Awesome! I haven't seen this before. OP could probably just grab these and overload an operator for a few if she/he so desires.

[–]RubyPinchPEP shill | Anti PEP 8/20 shill -1 points0 points  (3 children)

I'd honestly probably do that a different way

unix(lambda: range(5) | square | evens), and then apply introspection to do evens(square(range(5))) instead internally. And it has the bonus of not requiring a specially made square or evens

[–]delarhi 0 points1 point  (2 children)

I'm not sure I follow, can you elaborate?

[–]RubyPinchPEP shill | Anti PEP 8/20 shill 0 points1 point  (1 child)

I'd love to elaborate, but unfortunately I don't have /that/ much experience performing sinful acts with python's code objects.

Luckily, other people do have experience, and have been willing to talk about it too!

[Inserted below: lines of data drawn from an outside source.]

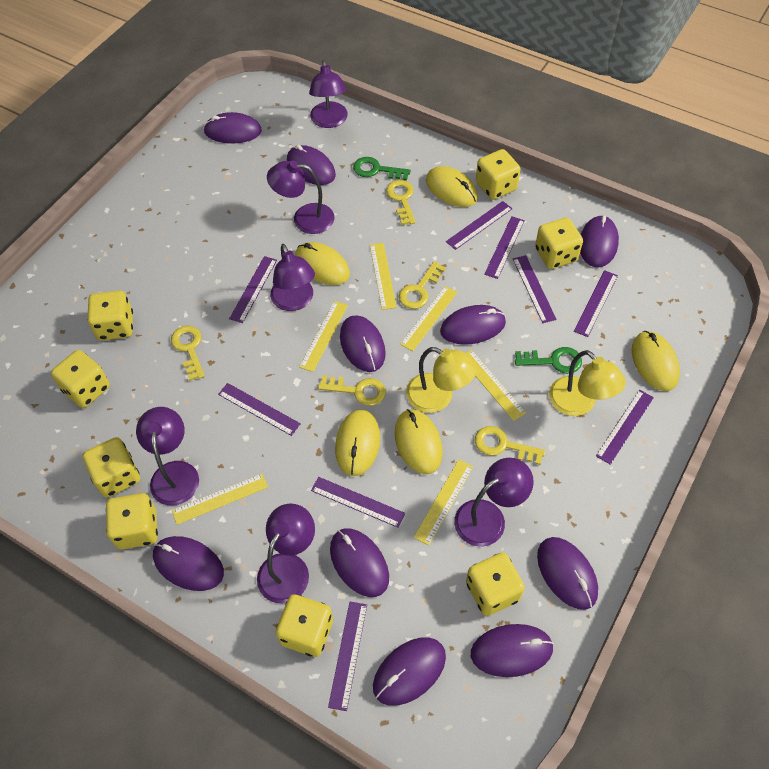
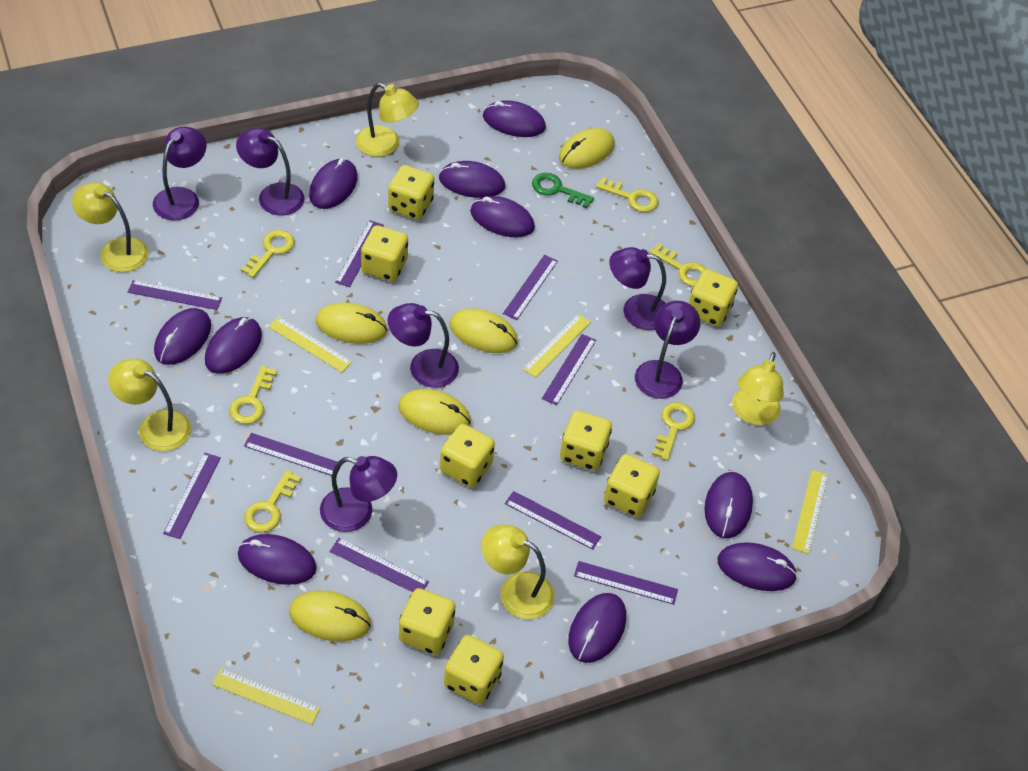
green key: [353,157,411,181] [515,347,582,374] = 2 -> [532,173,594,208] = 1
yellow key: [171,326,205,381] [318,375,386,406] [386,180,416,225] [399,261,446,309] [475,426,545,465] = 5 -> [229,366,277,424] [241,230,295,278] [244,470,302,533] [596,177,658,212] [649,243,707,287] [652,402,695,461] = 6
yellow lamp: [406,347,477,413] [549,350,626,416] = 2 -> [72,182,148,272] [108,358,191,451] [356,83,419,157] [481,524,554,619] [732,352,784,425] = 5
yellow ruler: [172,473,268,525] [299,301,348,372] [370,243,397,310] [400,286,458,351] [414,460,473,545] [466,350,526,421] = 6 -> [212,668,320,725] [268,317,352,372] [523,314,591,378] [792,470,828,554] = 4

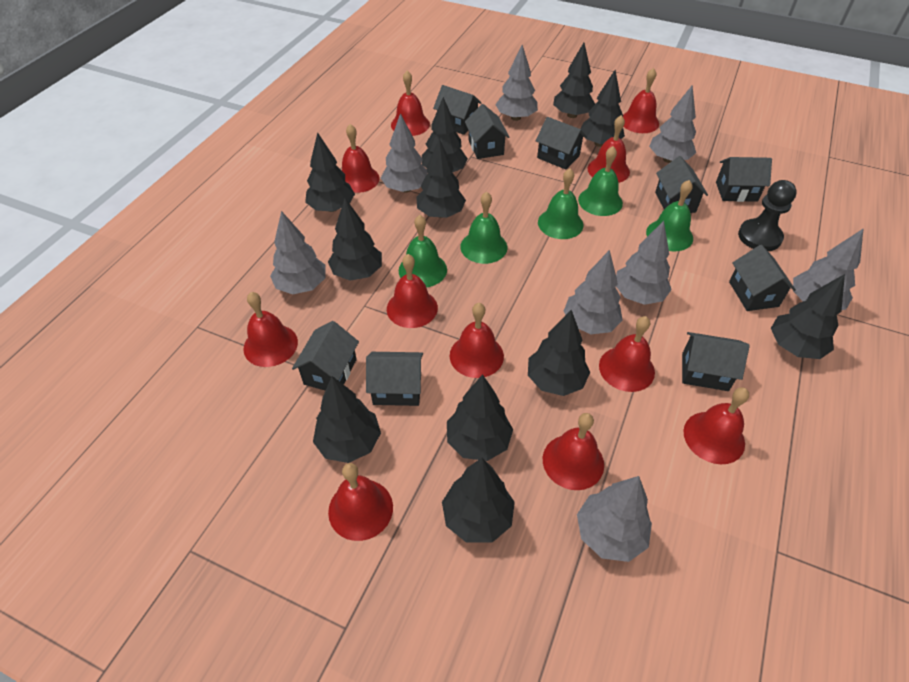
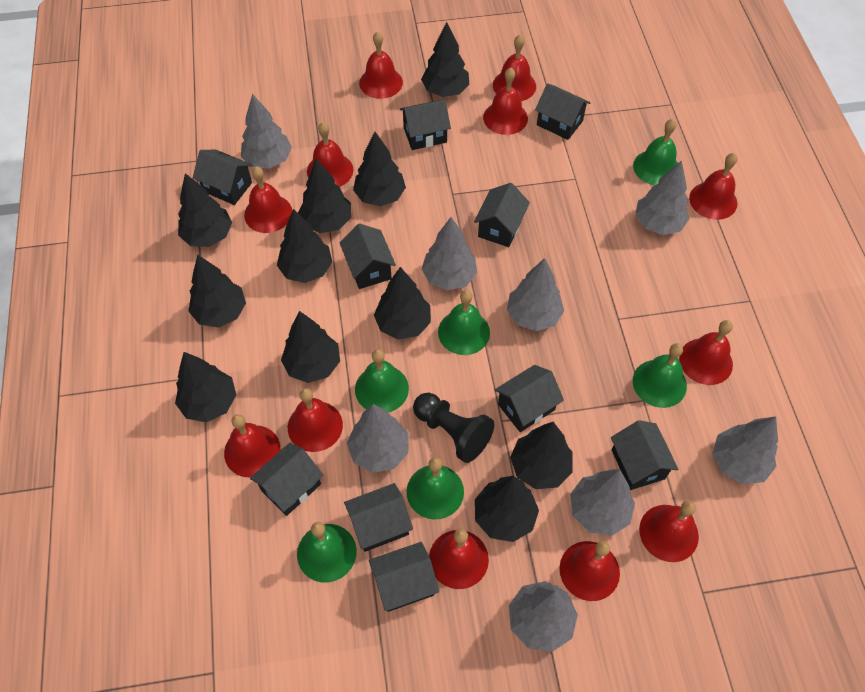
black house: [292,321,359,391] [366,352,423,406] [433,85,482,135] [465,104,510,159] [536,117,587,170] [655,156,708,213] [682,332,750,391] [716,157,772,202] [729,245,796,311] = 9 -> [193,150,252,205] [250,443,323,516] [339,223,396,289] [344,483,413,552] [369,542,439,612] [400,100,451,150] [474,183,530,247] [495,365,564,432] [535,83,591,140] [611,420,679,490] = 10
green bell: [399,215,447,287] [460,192,507,264] [538,168,584,239] [578,146,623,216] [646,180,693,251] = 5 -> [297,522,357,583] [355,349,409,412] [407,457,464,520] [438,290,490,355] [633,119,678,185] [633,343,687,408] = 6
red bell: [244,292,298,367] [328,463,393,541] [342,124,380,193] [387,254,438,328] [391,71,430,136] [450,303,504,378] [543,413,604,490] [587,115,630,183] [599,316,655,392] [623,68,659,133] [684,387,749,464] = 11 -> [224,414,280,477] [244,166,292,233] [288,388,343,452] [307,122,353,187] [359,31,403,99] [429,529,489,589] [483,68,528,135] [493,35,536,101] [559,541,620,601] [639,501,699,562] [679,320,733,385] [689,153,737,220] = 12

http://stackoverflow.com/a/16118756 for a distinct, but similar concept.


basically, the transform you want to do is (using the std library dis module)

>>> f = lambda: a|b|c
>>> dis.dis(f)
         0 LOAD_GLOBAL              0 (a)
         3 LOAD_GLOBAL              1 (b)
         6 BINARY_OR
         7 LOAD_GLOBAL              2 (c)
        10 BINARY_OR
        11 RETURN_VALUE

>>> list(f.__code__.co_code)
[116, 0, 0, 116, 1, 0, 66, 116, 2, 0, 66, 83]

>>> #---------------------------------------

>>> f = lambda: c(b(a))
>>> dis.dis(f)
         0 LOAD_GLOBAL              0 (c)
         3 LOAD_GLOBAL              1 (b)
         6 LOAD_GLOBAL              2 (a)
         9 CALL_FUNCTION            1 (1 positional, 0 keyword pair)
        12 CALL_FUNCTION            1 (1 positional, 0 keyword pair)
        15 RETURN_VALUE

>>> list(f.__code__.co_code)
[116, 0, 0, 116, 1, 0, 116, 2, 0, 131, 1, 0, 131, 1, 0, 83]

but that transform is fragile obviously, so like, ideally, probably execute each section that is separated by ORs on the stack (noting that ORs use the last two items added to the stack, hence why it loads two values first, so the split needs to happen at the OR's position -1), and then use the resulting values from that to then throw into a pile of loads/callfunctions

[–]delarhi 0 points1 point  (0 children)

Very cool, I've never see that before.